**THE TASK:** Your answer should hold exactly the lines from the one with "5.4 | Project to be submitted |" through the final line of the data below, reproduced as written.

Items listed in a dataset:

::::::::::

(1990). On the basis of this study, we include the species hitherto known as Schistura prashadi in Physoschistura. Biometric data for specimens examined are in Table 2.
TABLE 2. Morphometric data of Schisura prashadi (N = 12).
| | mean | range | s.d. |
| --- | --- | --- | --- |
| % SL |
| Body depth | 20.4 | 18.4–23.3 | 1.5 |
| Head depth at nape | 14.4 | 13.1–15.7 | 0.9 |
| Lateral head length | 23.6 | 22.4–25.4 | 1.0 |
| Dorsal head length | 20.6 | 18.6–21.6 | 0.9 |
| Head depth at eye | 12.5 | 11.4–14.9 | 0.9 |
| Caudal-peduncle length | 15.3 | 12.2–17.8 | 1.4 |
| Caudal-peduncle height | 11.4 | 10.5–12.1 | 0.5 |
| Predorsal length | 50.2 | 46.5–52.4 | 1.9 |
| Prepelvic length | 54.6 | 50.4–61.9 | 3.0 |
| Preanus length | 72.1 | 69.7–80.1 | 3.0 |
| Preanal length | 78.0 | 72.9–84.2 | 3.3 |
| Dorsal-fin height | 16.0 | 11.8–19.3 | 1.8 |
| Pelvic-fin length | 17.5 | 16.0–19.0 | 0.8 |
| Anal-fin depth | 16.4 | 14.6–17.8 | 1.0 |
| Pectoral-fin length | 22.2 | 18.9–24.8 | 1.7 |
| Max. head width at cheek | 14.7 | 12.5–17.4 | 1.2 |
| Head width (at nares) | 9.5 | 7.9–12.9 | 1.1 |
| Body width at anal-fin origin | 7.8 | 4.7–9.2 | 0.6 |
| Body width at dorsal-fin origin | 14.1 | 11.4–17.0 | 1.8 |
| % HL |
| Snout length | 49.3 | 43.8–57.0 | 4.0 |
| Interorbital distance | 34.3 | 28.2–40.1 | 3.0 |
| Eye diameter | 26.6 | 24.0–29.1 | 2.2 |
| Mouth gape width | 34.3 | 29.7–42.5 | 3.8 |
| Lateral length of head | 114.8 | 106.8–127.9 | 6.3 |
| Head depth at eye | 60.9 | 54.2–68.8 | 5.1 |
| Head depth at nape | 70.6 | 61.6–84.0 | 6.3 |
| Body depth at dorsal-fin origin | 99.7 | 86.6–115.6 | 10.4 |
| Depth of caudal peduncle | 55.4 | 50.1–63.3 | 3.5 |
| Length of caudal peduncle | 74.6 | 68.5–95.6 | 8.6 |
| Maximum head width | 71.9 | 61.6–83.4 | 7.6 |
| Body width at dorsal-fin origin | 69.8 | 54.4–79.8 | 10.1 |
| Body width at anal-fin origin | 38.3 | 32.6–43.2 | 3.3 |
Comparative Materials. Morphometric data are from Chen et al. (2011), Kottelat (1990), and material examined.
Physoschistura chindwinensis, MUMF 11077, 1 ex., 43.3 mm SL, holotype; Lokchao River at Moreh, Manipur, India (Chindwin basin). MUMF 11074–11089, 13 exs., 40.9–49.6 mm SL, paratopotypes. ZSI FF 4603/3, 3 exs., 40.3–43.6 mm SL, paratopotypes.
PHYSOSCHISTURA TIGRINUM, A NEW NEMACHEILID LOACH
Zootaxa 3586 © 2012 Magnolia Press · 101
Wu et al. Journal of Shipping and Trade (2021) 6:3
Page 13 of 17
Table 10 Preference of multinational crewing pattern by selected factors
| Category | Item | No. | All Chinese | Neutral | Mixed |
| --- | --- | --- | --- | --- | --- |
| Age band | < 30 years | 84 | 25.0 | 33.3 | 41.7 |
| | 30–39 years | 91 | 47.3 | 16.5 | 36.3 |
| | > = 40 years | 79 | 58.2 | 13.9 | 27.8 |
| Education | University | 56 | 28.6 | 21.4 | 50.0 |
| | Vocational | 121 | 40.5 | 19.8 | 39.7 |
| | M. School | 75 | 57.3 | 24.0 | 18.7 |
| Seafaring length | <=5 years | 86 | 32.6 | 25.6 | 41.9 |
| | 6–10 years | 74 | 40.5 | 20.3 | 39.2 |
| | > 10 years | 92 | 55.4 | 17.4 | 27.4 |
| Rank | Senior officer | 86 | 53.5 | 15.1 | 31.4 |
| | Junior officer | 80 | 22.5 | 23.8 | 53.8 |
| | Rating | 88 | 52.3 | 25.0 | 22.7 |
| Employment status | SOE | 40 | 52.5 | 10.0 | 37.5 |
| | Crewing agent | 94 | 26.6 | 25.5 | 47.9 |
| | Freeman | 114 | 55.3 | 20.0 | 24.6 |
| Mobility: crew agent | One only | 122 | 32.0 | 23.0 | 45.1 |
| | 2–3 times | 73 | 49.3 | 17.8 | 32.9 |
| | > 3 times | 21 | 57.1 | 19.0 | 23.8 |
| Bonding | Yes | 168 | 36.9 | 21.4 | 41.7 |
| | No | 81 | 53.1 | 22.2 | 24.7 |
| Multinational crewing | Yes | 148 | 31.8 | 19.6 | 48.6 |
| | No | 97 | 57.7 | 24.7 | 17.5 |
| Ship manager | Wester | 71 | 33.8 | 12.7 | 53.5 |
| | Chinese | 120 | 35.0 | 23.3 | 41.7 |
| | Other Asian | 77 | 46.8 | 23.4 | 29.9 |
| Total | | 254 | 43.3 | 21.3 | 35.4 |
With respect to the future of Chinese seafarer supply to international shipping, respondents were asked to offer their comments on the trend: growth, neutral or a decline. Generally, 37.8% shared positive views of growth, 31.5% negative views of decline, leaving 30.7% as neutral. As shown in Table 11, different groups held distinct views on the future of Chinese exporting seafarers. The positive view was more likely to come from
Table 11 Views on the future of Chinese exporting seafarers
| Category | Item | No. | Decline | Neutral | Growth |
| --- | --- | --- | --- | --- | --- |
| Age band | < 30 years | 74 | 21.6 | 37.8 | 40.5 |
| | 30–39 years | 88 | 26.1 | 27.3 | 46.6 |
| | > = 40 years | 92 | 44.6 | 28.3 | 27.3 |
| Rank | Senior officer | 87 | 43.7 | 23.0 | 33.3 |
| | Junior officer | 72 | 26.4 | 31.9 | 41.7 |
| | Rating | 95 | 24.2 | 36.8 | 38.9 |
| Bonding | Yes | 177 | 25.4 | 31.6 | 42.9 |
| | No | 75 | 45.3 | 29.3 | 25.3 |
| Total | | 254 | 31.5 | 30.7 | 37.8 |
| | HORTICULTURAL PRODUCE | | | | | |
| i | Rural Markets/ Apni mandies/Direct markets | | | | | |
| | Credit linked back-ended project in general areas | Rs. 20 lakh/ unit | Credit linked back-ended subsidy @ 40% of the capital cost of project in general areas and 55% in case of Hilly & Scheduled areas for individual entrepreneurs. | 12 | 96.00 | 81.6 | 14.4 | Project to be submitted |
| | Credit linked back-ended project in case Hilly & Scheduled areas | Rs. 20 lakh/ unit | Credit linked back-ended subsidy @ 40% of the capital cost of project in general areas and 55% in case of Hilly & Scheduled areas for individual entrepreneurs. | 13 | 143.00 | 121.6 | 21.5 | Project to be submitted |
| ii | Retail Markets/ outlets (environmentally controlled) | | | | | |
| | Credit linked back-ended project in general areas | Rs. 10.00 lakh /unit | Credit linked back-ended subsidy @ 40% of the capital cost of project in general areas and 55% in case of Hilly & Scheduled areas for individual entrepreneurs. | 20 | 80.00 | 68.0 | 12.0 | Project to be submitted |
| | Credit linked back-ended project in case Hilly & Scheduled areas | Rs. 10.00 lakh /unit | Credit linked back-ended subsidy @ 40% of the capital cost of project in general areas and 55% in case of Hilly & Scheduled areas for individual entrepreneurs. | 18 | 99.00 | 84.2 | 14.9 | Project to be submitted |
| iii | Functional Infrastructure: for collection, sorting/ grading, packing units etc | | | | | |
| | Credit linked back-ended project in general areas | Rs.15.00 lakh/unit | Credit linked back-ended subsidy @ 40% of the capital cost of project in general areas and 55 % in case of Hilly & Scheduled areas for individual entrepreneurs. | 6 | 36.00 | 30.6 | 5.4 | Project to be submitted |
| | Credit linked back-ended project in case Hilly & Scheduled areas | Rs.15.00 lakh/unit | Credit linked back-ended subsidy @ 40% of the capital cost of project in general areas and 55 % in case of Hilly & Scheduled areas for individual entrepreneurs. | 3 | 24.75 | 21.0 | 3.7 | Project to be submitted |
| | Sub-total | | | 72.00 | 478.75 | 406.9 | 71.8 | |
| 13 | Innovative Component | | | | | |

::::::::::

**RESULT FOR THIS EXERCISE:**
| | Credit linked back-ended project in general areas | Rs.15.00 lakh/unit | Credit linked back-ended subsidy @ 40% of the capital cost of project in general areas and 55 % in case of Hilly & Scheduled areas for individual entrepreneurs. | 6 | 36.00 | 30.6 | 5.4 | Project to be submitted |
| | Credit linked back-ended project in case Hilly & Scheduled areas | Rs.15.00 lakh/unit | Credit linked back-ended subsidy @ 40% of the capital cost of project in general areas and 55 % in case of Hilly & Scheduled areas for individual entrepreneurs. | 3 | 24.75 | 21.0 | 3.7 | Project to be submitted |
| | Sub-total | | | 72.00 | 478.75 | 406.9 | 71.8 | |
| 13 | Innovative Component | | | | | |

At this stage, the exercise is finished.